■ Problem statement
In the passage on local time correction, begin at the words "However, for every" and stop after "the 'Search' box).". Reproduce that stretch, changing "central longitude" to "time zone meridian".

■ Text segment
Find Sagittarius in the Night Sky
Finding the Local Standard Time (LST)
from the Local Mean Time (LMT)
by Martin J. Powell
The times given in the Rise/transit/set table should on the whole work fairly accurately for most locations which are situated along (or close to) the latitudes listed. However, errors of up to 30 minutes or more could result because of your longitudinal position within your own Time Zone. If you are located on - or very close to - the central longitude of your Time Zone (i.e. the time zone meridian), no correction to the rise, transit and set times will be necessary.
However, for every degree of longitude that you are positioned away from the central longitude, celestial bodies will rise, transit and set four minutes earlier or later, depending upon whether you are located East or West of the central longitude.
If you are unsure of your Time Zone, a map & look-up table of World Time Zones can be found here. Your latitude and longitude can be found from a world atlas, or by visiting the Heavens Above website (enter the name of your nearest town or city in the 'Search' box).
The following method can be used to determine the time correction required for all times derived from the table (note that this correction only needs to be calculated once for any given location on the globe, after which the same time correction will be applied to all rise, transit and set times extracted from the table).

■ Supplied entries
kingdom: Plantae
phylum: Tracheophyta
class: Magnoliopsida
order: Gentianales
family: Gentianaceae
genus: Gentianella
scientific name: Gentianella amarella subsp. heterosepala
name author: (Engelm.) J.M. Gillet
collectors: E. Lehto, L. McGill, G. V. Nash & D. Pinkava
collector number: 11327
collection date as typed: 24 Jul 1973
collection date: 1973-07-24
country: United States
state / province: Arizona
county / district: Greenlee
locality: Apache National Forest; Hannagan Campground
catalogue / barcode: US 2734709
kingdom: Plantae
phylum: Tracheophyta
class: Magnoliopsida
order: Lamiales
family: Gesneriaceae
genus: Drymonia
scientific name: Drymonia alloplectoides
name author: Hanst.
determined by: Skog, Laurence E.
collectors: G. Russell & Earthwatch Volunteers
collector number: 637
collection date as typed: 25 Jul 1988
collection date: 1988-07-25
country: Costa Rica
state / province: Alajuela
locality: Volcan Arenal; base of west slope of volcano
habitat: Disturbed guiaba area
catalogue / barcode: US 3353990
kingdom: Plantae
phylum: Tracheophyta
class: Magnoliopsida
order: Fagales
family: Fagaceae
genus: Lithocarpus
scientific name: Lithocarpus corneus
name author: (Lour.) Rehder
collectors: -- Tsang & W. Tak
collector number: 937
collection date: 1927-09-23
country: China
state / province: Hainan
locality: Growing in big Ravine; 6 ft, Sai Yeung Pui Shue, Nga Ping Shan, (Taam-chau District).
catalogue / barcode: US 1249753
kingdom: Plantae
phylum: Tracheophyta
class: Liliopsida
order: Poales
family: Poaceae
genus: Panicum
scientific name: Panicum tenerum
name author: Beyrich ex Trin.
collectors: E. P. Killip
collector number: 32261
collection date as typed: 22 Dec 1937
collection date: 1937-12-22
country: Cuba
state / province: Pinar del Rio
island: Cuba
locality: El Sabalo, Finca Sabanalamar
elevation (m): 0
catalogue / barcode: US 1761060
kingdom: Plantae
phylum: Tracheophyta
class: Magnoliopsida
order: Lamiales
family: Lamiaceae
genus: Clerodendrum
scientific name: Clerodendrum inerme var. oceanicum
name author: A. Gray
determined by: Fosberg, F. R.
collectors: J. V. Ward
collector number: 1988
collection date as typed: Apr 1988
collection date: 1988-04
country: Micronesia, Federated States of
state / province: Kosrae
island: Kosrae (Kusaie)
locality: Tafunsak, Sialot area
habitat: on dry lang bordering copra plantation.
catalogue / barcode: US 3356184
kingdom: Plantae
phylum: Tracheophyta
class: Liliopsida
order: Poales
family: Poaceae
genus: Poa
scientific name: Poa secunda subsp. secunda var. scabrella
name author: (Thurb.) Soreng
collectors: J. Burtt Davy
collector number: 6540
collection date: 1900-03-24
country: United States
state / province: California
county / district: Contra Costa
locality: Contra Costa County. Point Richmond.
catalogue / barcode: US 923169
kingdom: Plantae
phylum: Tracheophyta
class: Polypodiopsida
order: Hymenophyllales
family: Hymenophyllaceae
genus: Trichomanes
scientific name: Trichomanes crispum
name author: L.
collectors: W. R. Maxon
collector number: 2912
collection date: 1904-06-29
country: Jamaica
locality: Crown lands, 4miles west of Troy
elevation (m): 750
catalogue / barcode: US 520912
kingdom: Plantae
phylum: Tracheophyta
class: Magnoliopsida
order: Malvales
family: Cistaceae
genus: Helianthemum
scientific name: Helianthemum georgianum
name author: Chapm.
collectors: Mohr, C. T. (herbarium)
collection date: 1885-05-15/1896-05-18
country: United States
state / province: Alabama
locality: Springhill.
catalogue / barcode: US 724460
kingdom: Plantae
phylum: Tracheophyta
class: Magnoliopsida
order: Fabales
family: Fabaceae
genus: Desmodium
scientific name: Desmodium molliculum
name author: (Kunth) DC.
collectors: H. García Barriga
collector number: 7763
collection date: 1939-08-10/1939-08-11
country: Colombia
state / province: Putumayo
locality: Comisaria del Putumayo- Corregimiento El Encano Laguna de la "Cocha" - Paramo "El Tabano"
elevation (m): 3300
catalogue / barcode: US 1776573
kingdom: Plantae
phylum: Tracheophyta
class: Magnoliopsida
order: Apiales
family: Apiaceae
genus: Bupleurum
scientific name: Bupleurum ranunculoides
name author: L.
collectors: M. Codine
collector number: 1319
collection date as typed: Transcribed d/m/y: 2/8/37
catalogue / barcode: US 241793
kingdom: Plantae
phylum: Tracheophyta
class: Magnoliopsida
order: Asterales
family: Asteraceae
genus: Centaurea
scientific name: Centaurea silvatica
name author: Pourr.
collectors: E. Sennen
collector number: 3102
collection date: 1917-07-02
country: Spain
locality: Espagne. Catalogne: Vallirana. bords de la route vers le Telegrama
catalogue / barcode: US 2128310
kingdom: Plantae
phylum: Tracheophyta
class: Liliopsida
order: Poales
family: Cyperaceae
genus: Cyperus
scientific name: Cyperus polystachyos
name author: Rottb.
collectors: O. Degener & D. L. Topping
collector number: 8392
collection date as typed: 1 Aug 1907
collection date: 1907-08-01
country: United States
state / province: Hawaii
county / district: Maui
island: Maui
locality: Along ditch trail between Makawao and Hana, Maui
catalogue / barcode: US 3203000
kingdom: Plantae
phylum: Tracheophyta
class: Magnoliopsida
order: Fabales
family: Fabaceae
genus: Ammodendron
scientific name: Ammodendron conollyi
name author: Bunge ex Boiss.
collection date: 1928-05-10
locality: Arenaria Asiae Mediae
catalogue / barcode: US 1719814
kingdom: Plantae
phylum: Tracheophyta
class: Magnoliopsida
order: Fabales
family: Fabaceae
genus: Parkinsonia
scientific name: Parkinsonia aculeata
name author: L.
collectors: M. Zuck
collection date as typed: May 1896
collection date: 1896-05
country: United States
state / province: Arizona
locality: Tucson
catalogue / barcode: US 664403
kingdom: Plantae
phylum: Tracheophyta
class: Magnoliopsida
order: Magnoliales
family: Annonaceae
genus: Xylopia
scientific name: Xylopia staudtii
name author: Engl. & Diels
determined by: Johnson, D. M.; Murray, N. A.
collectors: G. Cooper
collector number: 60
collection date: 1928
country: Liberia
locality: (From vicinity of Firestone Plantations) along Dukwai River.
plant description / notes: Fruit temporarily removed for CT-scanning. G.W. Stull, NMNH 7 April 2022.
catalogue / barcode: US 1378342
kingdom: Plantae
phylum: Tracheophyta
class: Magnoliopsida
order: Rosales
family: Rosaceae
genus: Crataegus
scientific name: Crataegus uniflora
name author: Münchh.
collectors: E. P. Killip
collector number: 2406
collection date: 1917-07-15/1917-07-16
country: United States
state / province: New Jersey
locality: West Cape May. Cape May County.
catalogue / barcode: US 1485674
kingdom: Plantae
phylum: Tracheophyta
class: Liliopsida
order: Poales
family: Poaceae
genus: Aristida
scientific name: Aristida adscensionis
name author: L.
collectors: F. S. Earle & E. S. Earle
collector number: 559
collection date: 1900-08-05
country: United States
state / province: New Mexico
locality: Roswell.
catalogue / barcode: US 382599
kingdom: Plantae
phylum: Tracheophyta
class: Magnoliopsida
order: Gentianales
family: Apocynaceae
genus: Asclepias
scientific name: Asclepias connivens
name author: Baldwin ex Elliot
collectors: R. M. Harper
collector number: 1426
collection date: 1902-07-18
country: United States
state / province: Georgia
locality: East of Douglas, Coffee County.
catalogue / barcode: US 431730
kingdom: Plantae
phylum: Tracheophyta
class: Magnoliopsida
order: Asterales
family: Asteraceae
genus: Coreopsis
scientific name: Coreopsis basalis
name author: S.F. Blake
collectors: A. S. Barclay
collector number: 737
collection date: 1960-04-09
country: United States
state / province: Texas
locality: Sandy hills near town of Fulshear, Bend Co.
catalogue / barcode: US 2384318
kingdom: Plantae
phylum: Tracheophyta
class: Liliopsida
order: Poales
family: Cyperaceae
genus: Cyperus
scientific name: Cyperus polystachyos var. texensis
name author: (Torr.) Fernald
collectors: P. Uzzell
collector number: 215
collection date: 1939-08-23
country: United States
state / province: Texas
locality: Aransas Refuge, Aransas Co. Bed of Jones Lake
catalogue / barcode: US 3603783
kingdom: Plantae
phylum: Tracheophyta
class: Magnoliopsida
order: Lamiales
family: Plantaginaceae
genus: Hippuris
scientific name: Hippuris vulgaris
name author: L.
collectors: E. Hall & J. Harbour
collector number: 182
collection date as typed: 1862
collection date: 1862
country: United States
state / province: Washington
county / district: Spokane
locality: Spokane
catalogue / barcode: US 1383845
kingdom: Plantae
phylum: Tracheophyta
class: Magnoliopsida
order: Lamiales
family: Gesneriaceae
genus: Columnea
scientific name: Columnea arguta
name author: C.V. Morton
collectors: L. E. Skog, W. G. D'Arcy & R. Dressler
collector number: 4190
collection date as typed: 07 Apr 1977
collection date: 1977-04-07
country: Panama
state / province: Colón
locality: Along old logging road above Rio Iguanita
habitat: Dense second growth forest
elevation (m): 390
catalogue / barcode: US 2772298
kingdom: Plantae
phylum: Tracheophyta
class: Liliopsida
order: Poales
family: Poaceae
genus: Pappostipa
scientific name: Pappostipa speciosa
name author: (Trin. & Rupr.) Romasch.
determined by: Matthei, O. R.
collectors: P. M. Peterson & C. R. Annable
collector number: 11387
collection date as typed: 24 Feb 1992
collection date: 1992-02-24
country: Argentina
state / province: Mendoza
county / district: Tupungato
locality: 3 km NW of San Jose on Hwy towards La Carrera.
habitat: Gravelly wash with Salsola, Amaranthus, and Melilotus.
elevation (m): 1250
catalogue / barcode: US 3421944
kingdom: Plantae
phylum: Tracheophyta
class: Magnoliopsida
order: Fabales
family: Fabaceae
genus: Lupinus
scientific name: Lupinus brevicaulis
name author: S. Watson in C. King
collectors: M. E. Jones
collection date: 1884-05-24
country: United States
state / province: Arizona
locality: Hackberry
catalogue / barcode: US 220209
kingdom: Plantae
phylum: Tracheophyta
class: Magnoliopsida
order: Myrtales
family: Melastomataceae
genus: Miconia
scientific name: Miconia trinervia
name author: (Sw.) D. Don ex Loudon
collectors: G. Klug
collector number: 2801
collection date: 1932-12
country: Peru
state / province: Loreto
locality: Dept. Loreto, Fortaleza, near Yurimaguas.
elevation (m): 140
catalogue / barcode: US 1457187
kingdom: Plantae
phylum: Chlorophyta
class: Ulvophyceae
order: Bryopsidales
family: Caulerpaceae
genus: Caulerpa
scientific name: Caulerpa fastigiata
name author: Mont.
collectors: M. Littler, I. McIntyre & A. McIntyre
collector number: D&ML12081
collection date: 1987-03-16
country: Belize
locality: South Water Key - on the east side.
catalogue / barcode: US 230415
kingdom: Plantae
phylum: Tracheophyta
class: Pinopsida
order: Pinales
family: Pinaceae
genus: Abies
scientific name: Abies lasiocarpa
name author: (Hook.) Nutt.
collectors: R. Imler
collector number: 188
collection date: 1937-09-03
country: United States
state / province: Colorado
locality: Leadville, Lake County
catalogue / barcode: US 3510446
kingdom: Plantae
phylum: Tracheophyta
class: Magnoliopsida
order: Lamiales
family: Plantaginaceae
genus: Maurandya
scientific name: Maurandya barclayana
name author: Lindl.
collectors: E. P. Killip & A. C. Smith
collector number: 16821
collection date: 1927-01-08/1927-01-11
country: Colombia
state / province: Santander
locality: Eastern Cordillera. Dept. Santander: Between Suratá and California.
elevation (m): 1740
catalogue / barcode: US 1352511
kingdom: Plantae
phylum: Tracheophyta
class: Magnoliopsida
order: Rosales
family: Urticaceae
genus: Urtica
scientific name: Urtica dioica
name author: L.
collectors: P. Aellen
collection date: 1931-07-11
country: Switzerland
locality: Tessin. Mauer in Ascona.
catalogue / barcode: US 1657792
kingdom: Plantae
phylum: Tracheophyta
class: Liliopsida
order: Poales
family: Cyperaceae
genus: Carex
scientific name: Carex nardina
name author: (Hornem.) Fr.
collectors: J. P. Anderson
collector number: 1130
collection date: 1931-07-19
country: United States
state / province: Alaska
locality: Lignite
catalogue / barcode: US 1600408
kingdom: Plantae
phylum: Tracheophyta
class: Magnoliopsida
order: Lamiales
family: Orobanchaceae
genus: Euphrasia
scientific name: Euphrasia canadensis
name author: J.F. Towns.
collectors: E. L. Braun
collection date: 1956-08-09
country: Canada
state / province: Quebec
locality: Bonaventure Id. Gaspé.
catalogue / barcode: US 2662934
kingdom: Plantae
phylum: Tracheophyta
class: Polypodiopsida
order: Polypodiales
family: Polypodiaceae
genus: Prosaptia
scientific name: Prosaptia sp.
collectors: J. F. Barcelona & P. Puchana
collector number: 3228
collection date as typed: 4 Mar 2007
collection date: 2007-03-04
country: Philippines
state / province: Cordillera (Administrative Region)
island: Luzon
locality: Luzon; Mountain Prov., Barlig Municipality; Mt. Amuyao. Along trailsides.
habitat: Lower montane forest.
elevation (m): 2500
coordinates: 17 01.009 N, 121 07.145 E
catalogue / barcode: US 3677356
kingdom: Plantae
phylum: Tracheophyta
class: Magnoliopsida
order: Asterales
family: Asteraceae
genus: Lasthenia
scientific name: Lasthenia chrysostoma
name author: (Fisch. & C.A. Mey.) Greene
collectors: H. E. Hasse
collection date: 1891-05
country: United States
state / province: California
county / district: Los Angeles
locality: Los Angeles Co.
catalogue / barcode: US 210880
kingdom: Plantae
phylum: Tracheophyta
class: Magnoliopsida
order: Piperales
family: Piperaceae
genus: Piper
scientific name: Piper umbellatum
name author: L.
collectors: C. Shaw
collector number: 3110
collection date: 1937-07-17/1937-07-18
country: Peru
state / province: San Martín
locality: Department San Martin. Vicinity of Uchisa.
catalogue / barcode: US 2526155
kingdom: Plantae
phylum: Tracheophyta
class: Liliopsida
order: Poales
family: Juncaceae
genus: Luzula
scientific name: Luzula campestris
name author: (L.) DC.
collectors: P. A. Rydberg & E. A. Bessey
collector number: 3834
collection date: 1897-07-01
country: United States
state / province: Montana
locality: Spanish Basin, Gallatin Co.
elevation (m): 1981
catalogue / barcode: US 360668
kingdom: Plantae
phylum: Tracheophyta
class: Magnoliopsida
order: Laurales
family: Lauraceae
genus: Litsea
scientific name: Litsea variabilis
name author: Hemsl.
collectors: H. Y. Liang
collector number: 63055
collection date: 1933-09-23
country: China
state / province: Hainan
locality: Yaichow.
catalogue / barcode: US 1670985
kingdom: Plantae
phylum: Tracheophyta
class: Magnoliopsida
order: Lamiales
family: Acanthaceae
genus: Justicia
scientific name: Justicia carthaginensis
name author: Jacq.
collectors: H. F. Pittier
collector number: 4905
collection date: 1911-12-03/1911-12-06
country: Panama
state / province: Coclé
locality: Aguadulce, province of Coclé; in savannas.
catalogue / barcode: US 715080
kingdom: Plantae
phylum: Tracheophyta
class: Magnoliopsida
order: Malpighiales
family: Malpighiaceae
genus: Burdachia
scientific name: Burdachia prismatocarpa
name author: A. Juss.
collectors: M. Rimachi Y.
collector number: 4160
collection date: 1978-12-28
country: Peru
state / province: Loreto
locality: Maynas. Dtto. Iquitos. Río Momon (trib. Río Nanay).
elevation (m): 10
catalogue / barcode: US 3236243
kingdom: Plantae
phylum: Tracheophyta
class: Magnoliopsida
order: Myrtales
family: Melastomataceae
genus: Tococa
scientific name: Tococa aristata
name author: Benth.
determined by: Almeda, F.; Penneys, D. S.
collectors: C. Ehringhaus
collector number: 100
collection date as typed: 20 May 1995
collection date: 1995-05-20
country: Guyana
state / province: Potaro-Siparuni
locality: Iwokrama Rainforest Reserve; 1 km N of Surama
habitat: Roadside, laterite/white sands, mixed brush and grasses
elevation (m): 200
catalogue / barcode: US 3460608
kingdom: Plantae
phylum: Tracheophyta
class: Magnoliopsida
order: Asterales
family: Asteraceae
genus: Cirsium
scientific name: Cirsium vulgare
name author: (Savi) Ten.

■ Solution to the exercise
However, for every degree of longitude that you are positioned away from the time zone meridian, celestial bodies will rise, transit and set four minutes earlier or later, depending upon whether you are located East or West of the time zone meridian.
If you are unsure of your Time Zone, a map & look-up table of World Time Zones can be found here. Your latitude and longitude can be found from a world atlas, or by visiting the Heavens Above website (enter the name of your nearest town or city in the 'Search' box).